Ilustrasi korban bullying di lingkungan sekolah
Pinrang, Lontara Today - Seorang siswa SD berinisial A (7) di Kabupaten Pinrang, Sulawesi Selatan, diduga menjadi korban penganiayaan oleh teman sekolahnya sendiri berinisial G (7), yang disebut merupakan anak seorang anggota kepolisian. Akibat insiden tersebut, A mengalami cedera serius dan sudah 4 bulan tidak masuk sekolah karena trauma.
“Anak saya menjadi korban penganiayaan dari temannya sendiri saat di sekolah,” ujar ibu korban, Fadhilah, dilansir detiksulsel Senin (24/11/2025).
Peristiwa itu terjadi pada 28 Juli 2025 di SD Islam Terpadu Al-Insan Pinrang. Menurut Fadhilah, saat itu anaknya diminta guru untuk memanggil G masuk kelas. Namun A justru dikabarkan dibanting di area samping ruang kelas tanpa alasan jelas.
“Itu anak tiba-tiba banting anak saya di samping kelas. Yang saya sesalkan, pihak sekolah tahu kejadian itu tapi tidak memberitahu saya sebagai orang tua,” katanya.
Fadhilah mulai mencurigai sesuatu setelah melihat anaknya pendiam dan mengeluh sakit di bagian tubuhnya. Setelah didesak, barulah A mengaku dibanting temannya.
“Leher anak saya bengkak dan ginjalnya bocor. Bisa bayangkan betapa sakitnya,” ungkap Fadhilah.
Korban sempat dirawat di RS Lasinrang, lalu dirujuk ke RS Unhas Makassar untuk penanganan lanjutan. Hingga kini, A masih harus menjalani kontrol medis setiap pekan.
“Sekarang masih harus kontrol rutin, dan saya tidak tahu sampai kapan,” ujarnya.
Trauma Berat, Tolak Kembali ke Sekolah
“Dia bilang takut ketemu itu ‘anak jahat’. Dari Juli sampai sekarang sudah empat bulan tidak pernah masuk sekolah,” jelas sang ibu.
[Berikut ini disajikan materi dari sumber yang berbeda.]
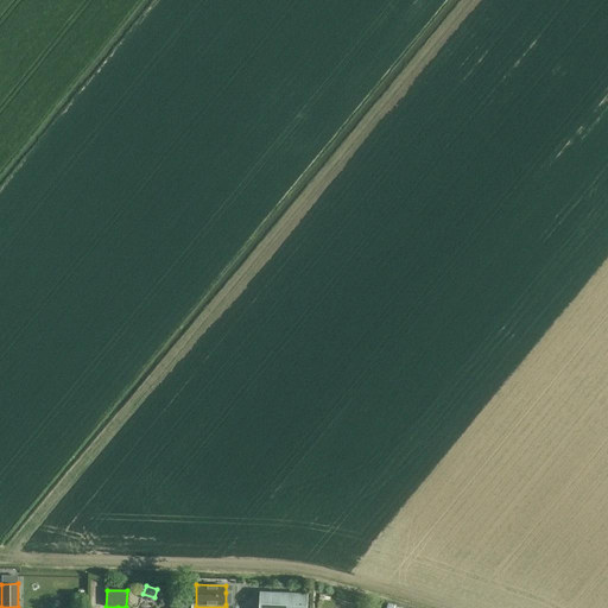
[(305,607),(306,594),(259,593),(258,607),(305,607)]
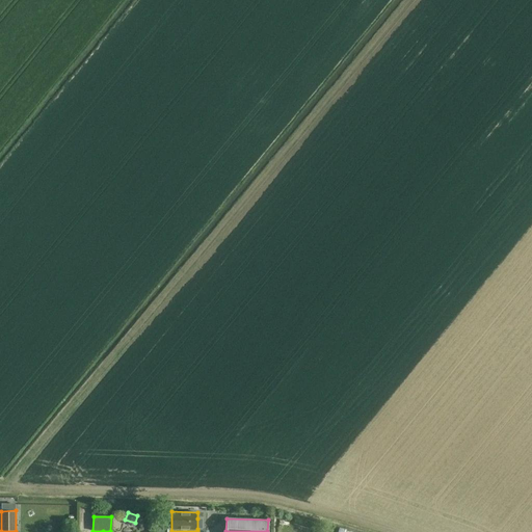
All buildings are outlined.
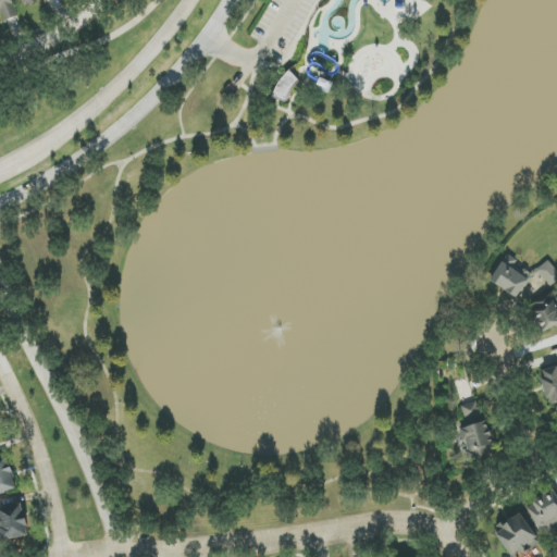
[(19,16),(12,0),(0,0),(0,20),(1,23),(19,16)]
Fadhilah juga menyebut pelaku G merupakan anak polisi yang bertugas di Kabupaten Sidrap. Orang tua G disebut pernah datang menjenguk saat korban dirawat.
Pihak Sekolah Akui Kejadian
Ketua Yayasan Lentera Muthia Indonesia, Erwin, membenarkan adanya insiden tersebut. Ia mengatakan kejadian berlangsung setelah jam pelajaran selesai.
“Kejadiannya sekitar pukul 13.30 Wita, setelah pulang sekolah. Dari cerita teman-temannya, sebelumnya mereka sempat bercanda,” kata Erwin.
Pihak sekolah menyebut telah memberikan sanksi kepada G berupa skorsing selama dua pekan. Namun permintaan orang tua korban agar pelaku dikeluarkan dari sekolah tidak dapat dipenuhi.
“Kemungkinan memang dibanting. Orang tua korban meminta pelaku dikeluarkan, tapi kami tidak bisa tempuh itu. Kami berikan skorsing dua minggu,” ujarnya.
Kasus ini memicu perhatian publik karena menyangkut keselamatan siswa di lingkungan pendidikan, terutama dengan kondisi korban yang mengalami cedera serius dan trauma berkepanjangan.